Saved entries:

++++++

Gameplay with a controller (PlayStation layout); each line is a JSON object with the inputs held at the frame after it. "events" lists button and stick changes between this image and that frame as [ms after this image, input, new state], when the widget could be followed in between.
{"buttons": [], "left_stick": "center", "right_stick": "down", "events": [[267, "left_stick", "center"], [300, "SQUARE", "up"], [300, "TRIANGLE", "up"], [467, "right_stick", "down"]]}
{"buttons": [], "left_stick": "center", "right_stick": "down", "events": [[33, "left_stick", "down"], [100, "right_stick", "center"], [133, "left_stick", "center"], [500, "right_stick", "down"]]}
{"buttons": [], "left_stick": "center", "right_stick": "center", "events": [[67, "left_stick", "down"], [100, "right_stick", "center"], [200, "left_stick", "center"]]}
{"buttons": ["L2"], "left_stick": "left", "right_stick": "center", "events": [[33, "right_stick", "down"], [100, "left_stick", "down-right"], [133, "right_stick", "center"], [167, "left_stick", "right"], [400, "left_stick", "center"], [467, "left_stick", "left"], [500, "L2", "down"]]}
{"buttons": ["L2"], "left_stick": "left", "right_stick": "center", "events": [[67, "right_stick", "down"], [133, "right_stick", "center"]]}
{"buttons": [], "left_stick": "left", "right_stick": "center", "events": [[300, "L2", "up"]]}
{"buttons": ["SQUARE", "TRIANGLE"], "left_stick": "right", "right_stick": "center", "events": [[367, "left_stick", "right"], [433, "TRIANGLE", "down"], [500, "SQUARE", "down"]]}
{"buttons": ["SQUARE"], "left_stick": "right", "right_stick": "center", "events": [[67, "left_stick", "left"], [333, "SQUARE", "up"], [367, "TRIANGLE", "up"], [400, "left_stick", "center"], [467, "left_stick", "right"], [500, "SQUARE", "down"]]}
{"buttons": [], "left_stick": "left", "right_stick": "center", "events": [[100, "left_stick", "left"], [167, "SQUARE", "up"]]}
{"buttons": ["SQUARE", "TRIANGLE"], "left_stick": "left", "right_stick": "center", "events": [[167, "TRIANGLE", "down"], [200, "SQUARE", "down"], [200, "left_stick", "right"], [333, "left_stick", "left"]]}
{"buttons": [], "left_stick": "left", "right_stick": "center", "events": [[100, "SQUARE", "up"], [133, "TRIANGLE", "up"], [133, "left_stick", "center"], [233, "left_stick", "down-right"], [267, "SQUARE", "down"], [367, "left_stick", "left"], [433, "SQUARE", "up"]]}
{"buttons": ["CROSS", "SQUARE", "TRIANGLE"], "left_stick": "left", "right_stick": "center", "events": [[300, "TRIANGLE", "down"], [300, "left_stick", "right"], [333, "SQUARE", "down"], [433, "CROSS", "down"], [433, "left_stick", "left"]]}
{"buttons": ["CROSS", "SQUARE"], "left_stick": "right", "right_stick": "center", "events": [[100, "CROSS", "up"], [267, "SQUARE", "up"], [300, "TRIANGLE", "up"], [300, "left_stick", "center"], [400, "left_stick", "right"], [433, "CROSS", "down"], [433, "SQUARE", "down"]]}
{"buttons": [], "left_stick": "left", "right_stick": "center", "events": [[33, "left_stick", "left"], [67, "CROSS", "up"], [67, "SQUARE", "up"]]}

++++++

WHAT NEEDS TO BE DONE:
Would you set down all the lines above, exactly and in full?

ANSWER:
Gameplay with a controller (PlayStation layout); each line is a JSON object with the inputs held at the frame after it. "events" lists button and stick changes between this image and that frame as [ms after this image, input, new state], when the widget could be followed in between.
{"buttons": [], "left_stick": "center", "right_stick": "down", "events": [[267, "left_stick", "center"], [300, "SQUARE", "up"], [300, "TRIANGLE", "up"], [467, "right_stick", "down"]]}
{"buttons": [], "left_stick": "center", "right_stick": "down", "events": [[33, "left_stick", "down"], [100, "right_stick", "center"], [133, "left_stick", "center"], [500, "right_stick", "down"]]}
{"buttons": [], "left_stick": "center", "right_stick": "center", "events": [[67, "left_stick", "down"], [100, "right_stick", "center"], [200, "left_stick", "center"]]}
{"buttons": ["L2"], "left_stick": "left", "right_stick": "center", "events": [[33, "right_stick", "down"], [100, "left_stick", "down-right"], [133, "right_stick", "center"], [167, "left_stick", "right"], [400, "left_stick", "center"], [467, "left_stick", "left"], [500, "L2", "down"]]}
{"buttons": ["L2"], "left_stick": "left", "right_stick": "center", "events": [[67, "right_stick", "down"], [133, "right_stick", "center"]]}
{"buttons": [], "left_stick": "left", "right_stick": "center", "events": [[300, "L2", "up"]]}
{"buttons": ["SQUARE", "TRIANGLE"], "left_stick": "right", "right_stick": "center", "events": [[367, "left_stick", "right"], [433, "TRIANGLE", "down"], [500, "SQUARE", "down"]]}
{"buttons": ["SQUARE"], "left_stick": "right", "right_stick": "center", "events": [[67, "left_stick", "left"], [333, "SQUARE", "up"], [367, "TRIANGLE", "up"], [400, "left_stick", "center"], [467, "left_stick", "right"], [500, "SQUARE", "down"]]}
{"buttons": [], "left_stick": "left", "right_stick": "center", "events": [[100, "left_stick", "left"], [167, "SQUARE", "up"]]}
{"buttons": ["SQUARE", "TRIANGLE"], "left_stick": "left", "right_stick": "center", "events": [[167, "TRIANGLE", "down"], [200, "SQUARE", "down"], [200, "left_stick", "right"], [333, "left_stick", "left"]]}
{"buttons": [], "left_stick": "left", "right_stick": "center", "events": [[100, "SQUARE", "up"], [133, "TRIANGLE", "up"], [133, "left_stick", "center"], [233, "left_stick", "down-right"], [267, "SQUARE", "down"], [367, "left_stick", "left"], [433, "SQUARE", "up"]]}
{"buttons": ["CROSS", "SQUARE", "TRIANGLE"], "left_stick": "left", "right_stick": "center", "events": [[300, "TRIANGLE", "down"], [300, "left_stick", "right"], [333, "SQUARE", "down"], [433, "CROSS", "down"], [433, "left_stick", "left"]]}
{"buttons": ["CROSS", "SQUARE"], "left_stick": "right", "right_stick": "center", "events": [[100, "CROSS", "up"], [267, "SQUARE", "up"], [300, "TRIANGLE", "up"], [300, "left_stick", "center"], [400, "left_stick", "right"], [433, "CROSS", "down"], [433, "SQUARE", "down"]]}
{"buttons": [], "left_stick": "left", "right_stick": "center", "events": [[33, "left_stick", "left"], [67, "CROSS", "up"], [67, "SQUARE", "up"]]}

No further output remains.